SOURCE PASSAGE:
==========

For years, I’ve been a Facebook apologist and enabler. I’ve gone to newsroom meetings, conferences, industry talks, and after hours meet-ups, to strategize with others on how news organizations could make the most of Facebook. While the goal of these discussions was almost always to figure out how publishers could increase the reach of their journalism, the undeniable side effect is that while doing this, we helped Facebook build their platform.
Back in the early 2010s, this didn’t seem like such a bad thing. Facebook’s stated mission was to “connect the world”, and newsrooms wanted to inform the world. On the surface, it seemed like a wonderful symbiotic relationship, Facebook gave massive reach to the world’s best newsrooms on the cheap. The dream, of course, being that the world would become a better, more informed, insightful and empathetic place.
Of course, this hasn’t happened. We are living in a perverse and bizarro version of what we had hoped for.
When news organizations sat down and broke bread with Facebook reps, we were pitched on all the brilliant ways Facebook could help us inform readers. Unfortunately, every time a publisher went along with these suggestions, such as implementing a Facebook pixel, uploading a native video, incorporating a Facebook comment box, publishing to Instant Articles, encouraging their readers to share stories on Facebook, or writing intentionally polarizing headlines, it gave Facebook an opportunity to build a higher resolution picture of who that reader was.
This high-resolution picture was then used to drive polarizing content into our readers’ newsfeeds, increase a drug-like addiction to the platform, and potentially change the course of the 2016 election.

==========

YOUR TASKS:
[1] In the passage about Facebook and newsrooms, what was Facebook's stated mission in the early 2010s?
[2] From the passage about Facebook and newsrooms, extract the text between "For years, I’ve" and "and empathetic place.", inclusive.
[3] Continue the passage about Facebook and newsrooms from where it stops.

DATA RECORDS:
==========

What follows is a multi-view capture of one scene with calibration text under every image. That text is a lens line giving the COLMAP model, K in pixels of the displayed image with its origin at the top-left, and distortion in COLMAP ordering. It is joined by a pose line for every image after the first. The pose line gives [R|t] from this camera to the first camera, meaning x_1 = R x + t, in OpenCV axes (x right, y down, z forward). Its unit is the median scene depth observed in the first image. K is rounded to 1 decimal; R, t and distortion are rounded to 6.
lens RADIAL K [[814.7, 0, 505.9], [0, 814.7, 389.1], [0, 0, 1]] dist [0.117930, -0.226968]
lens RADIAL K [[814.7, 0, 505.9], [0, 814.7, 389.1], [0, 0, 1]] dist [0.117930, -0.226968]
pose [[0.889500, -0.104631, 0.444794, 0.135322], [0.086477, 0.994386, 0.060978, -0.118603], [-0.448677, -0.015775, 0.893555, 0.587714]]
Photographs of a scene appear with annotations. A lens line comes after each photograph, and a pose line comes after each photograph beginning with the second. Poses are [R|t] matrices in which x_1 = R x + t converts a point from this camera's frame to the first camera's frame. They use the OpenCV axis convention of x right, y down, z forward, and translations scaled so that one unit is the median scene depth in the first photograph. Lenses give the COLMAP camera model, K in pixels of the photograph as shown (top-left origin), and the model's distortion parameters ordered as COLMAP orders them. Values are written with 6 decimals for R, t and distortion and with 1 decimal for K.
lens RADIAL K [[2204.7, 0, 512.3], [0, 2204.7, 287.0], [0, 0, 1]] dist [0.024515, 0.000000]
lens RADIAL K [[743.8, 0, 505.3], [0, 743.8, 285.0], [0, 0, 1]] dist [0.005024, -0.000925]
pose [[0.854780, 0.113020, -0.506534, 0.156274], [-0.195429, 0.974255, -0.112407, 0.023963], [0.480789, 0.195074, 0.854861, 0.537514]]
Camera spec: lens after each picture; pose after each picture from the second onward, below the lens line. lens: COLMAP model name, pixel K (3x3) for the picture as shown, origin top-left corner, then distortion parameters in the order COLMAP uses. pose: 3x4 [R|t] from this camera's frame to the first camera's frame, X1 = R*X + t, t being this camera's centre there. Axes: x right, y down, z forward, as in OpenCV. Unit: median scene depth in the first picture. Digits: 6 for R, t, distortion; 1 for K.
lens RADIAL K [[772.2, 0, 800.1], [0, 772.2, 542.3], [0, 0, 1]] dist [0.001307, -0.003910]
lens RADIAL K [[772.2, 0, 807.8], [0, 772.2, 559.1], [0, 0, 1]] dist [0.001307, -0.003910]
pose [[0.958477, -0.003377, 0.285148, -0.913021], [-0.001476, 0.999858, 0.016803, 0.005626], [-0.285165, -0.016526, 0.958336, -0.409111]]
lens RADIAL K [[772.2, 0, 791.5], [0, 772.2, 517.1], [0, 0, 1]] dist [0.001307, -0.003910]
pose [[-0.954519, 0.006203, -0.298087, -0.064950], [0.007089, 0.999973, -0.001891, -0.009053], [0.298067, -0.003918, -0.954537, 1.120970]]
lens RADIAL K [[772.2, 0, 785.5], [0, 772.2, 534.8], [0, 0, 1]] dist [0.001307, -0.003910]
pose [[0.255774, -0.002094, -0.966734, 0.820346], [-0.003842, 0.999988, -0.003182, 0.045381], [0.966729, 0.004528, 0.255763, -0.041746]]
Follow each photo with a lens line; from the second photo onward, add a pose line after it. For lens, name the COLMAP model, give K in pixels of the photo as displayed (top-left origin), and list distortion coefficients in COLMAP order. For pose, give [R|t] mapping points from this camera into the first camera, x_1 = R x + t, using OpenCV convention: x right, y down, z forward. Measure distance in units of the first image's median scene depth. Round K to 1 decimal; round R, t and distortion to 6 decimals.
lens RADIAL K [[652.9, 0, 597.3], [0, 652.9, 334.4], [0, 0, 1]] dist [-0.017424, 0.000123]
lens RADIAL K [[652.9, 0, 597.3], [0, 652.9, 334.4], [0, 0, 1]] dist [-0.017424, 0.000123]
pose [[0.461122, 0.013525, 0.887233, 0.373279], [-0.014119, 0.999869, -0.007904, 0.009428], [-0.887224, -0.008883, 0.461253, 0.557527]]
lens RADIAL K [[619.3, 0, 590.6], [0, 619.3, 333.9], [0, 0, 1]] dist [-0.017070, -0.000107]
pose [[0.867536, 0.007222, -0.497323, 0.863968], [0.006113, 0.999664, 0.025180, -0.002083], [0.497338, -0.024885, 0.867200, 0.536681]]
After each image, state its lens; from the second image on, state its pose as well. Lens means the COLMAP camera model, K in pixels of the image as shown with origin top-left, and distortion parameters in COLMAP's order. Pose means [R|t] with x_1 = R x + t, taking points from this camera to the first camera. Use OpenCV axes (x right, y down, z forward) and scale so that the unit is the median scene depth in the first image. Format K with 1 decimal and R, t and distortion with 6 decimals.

==========

SOLVED TASKS:
[1] To "connect the world."

[2]
For years, I’ve been a Facebook apologist and enabler. I’ve gone to newsroom meetings, conferences, industry talks, and after hours meet-ups, to strategize with others on how news organizations could make the most of Facebook. While the goal of these discussions was almost always to figure out how publishers could increase the reach of their journalism, the undeniable side effect is that while doing this, we helped Facebook build their platform.
Back in the early 2010s, this didn’t seem like such a bad thing. Facebook’s stated mission was to “connect the world”, and newsrooms wanted to inform the world. On the surface, it seemed like a wonderful symbiotic relationship, Facebook gave massive reach to the world’s best newsrooms on the cheap. The dream, of course, being that the world would become a better, more informed, insightful and empathetic place.

[3]
The warning signs were always there and we ignored them. I ignored them. It was impossible for newsroom technologists and strategists not to get an inkling that we were contributing to a system that ultimately would end up where it is today. If you played it out in your head, you knew where this could go. We went along with it anyway, because it was good for business, and business was good.
For what it’s worth, I think most, if not all, of Facebookers on the news team truly thought they were doing good, just like us on the publishing side of the equation. I’ve gotten to know a number of these people and can vouch for them being good people caught up in the same mess that we all find ourselves in. They too got caught up in the excitement of building a connected platform like the world had never known and didn’t sufficiently pause to ponder the consequences. To quote Jeff Goldblum’s character in Jurassic Park, “Your scientists were so preoccupied with whether or not they could, they didn’t stop to think if they should.”
Over the next 12 months, publishers must come to terms with the fact that we bear a non-trivial level of responsibility in enabling Facebook become what it has. We need to learn from the mistakes *we made* and collectively build better guardrails for the industry, ensuring that we don’t make these mistakes with large platform partners again.
Matt Karolian is director of new initiatives at The Boston Globe.